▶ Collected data
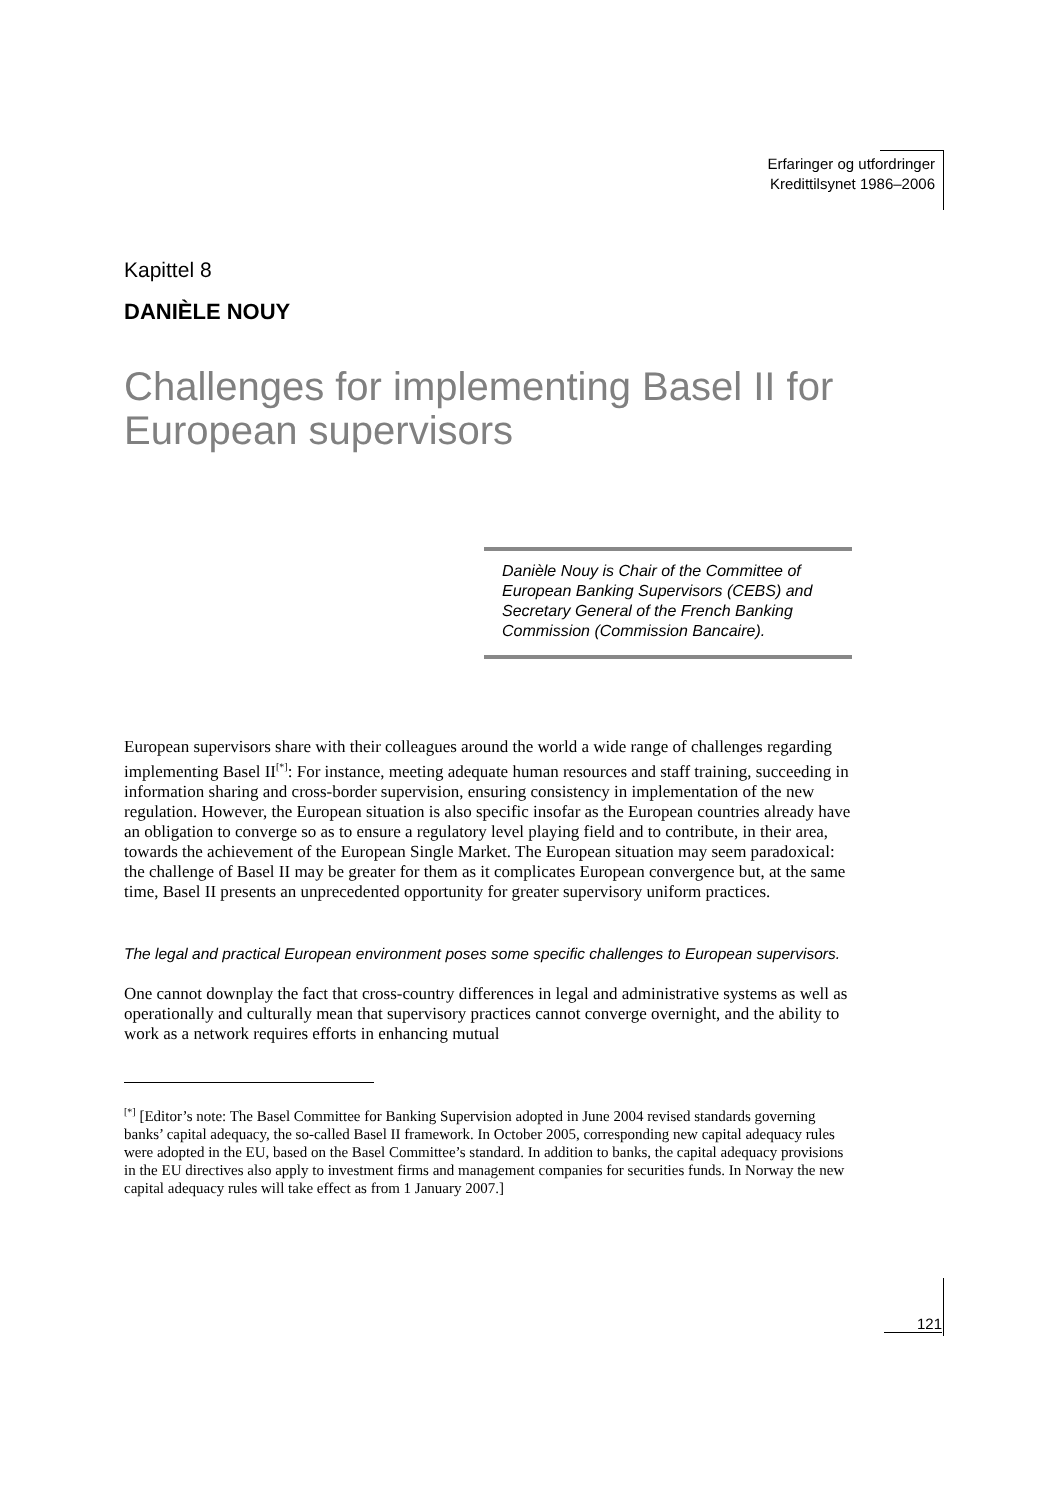Erfaringer og utfordringer
Kredittilsynet 1986–2006
Kapittel 8
DANIÈLE NOUY
Challenges for implementing Basel II for European supervisors
Danièle Nouy is Chair of the Committee of European Banking Supervisors (CEBS) and Secretary General of the French Banking Commission (Commission Bancaire).
European supervisors share with their colleagues around the world a wide range of challenges regarding implementing Basel II<sup>[*]</sup>: For instance, meeting adequate human resources and staff training, succeeding in information sharing and cross-border supervision, ensuring consistency in implementation of the new regulation. However, the European situation is also specific insofar as the European countries already have an obligation to converge so as to ensure a regulatory level playing field and to contribute, in their area, towards the achievement of the European Single Market. The European situation may seem paradoxical: the challenge of Basel II may be greater for them as it complicates European convergence but, at the same time, Basel II presents an unprecedented opportunity for greater supervisory uniform practices.
The legal and practical European environment poses some specific challenges to European supervisors.
One cannot downplay the fact that cross-country differences in legal and administrative systems as well as operationally and culturally mean that supervisory practices cannot converge overnight, and the ability to work as a network requires efforts in enhancing mutual
<sup>[*]</sup> [Editor’s note: The Basel Committee for Banking Supervision adopted in June 2004 revised standards governing banks’ capital adequacy, the so-called Basel II framework. In October 2005, corresponding new capital adequacy rules were adopted in the EU, based on the Basel Committee’s standard. In addition to banks, the capital adequacy provisions in the EU directives also apply to investment firms and management companies for securities funds. In Norway the new capital adequacy rules will take effect as from 1 January 2007.]
121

▶ What you are asked to do
Gather up the lines containing the word "Banking" from these records and copy them.

▶ Result for this exercise
Danièle Nouy is Chair of the Committee of European Banking Supervisors (CEBS) and Secretary General of the French Banking Commission (Commission Bancaire).
<sup>[*]</sup> [Editor’s note: The Basel Committee for Banking Supervision adopted in June 2004 revised standards governing banks’ capital adequacy, the so-called Basel II framework. In October 2005, corresponding new capital adequacy rules were adopted in the EU, based on the Basel Committee’s standard. In addition to banks, the capital adequacy provisions in the EU directives also apply to investment firms and management companies for securities funds. In Norway the new capital adequacy rules will take effect as from 1 January 2007.]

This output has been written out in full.